Quantitative magnetic resonance imaging of subcutaneous adipose tissue

Abstract

Quantitative transverse relaxation time (T(2)) magnetic resonance (MR) imaging has been used with the aim to characterize subcutaneous adipose tissue. Protons in adipose tissue have a fast exchange behavior giving bi-component transverse relaxation processes with short and long relaxation time values depending on the tissue properties. MR images were acquired on a 1 T Siemens MR scan using a multi-spin-echo sequence. A high sensitive surface coil, enabling low noise MR images with voxel size of 10 mm(3), was used for performing accurate quantitative T(2) imaging. These acquisition parameters were determined by a preliminary study performed on an oil phantom known to be a valuable model for mimicking in vivo adipose tissue. In vivo study of the thigh adipose tissue was carried out on 30 volunteers. 20 women with various clinically diagnosed cellulite grades and 10 males, among them five showed overweight.
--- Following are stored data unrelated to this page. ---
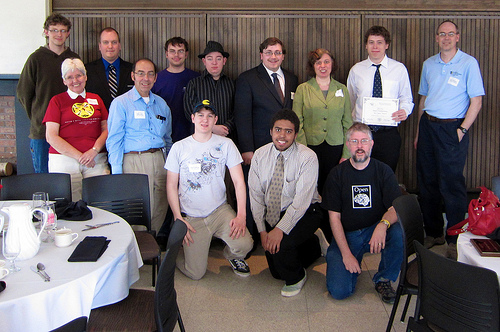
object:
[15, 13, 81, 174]
man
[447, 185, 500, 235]
purse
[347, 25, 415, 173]
boy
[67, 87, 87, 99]
collar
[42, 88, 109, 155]
shirt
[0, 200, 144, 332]
table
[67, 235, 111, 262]
napkin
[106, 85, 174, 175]
shirt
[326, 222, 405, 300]
jeans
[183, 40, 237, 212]
boy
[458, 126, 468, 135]
watch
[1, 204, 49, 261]
container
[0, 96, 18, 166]
brick wall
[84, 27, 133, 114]
man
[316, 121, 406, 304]
man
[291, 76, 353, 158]
blazer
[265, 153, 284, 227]
tie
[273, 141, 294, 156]
neck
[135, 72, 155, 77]
eyeglasses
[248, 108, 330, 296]
man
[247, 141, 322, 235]
shirt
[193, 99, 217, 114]
baseball hat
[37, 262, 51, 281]
spoon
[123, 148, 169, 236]
pants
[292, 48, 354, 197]
people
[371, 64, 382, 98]
neck tie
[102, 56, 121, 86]
blue shirt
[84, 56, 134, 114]
black shirt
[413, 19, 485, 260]
man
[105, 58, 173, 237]
man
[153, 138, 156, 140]
button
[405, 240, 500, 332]
chair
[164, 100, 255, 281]
boy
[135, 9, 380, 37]
wood paneling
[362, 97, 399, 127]
certificate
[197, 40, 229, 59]
fedora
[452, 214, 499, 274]
table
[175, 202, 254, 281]
pants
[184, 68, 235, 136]
shirt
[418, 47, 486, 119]
shirt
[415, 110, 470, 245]
pants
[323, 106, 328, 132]
buttons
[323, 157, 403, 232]
shirt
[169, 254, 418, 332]
floor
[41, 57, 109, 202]
woman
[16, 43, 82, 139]
sweater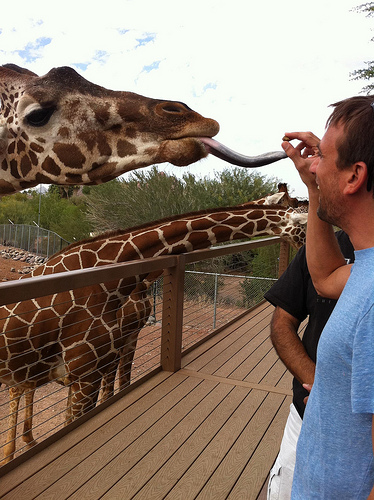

Tissue characterization was finally performed through the analysis of the T(2) distributions. Phantom study showed that improvements in the precision in T(2) measurement are obtained at the expense of the spatial resolution. Uncertainties in T(2) measurements are three times lower by considering a region of interest of 3 x 3 pixels compared with a pixel by pixel analysis. The in vivo study showed that women groups present higher mean short T(2S) component values than men. Histogram of T(2) distribution showed that the maximum amplitude is observed at a lower value for the overweight men group. In addition, larger values around the septae were visualized on the long relaxation time images. This study shows that precise T(2) map of adipose tissue can be computed. The balance between precision and spatial resolution is examined. Preliminary results relative to tissue organization and to difference between clinical groups proves the potential of the quantitative MRI.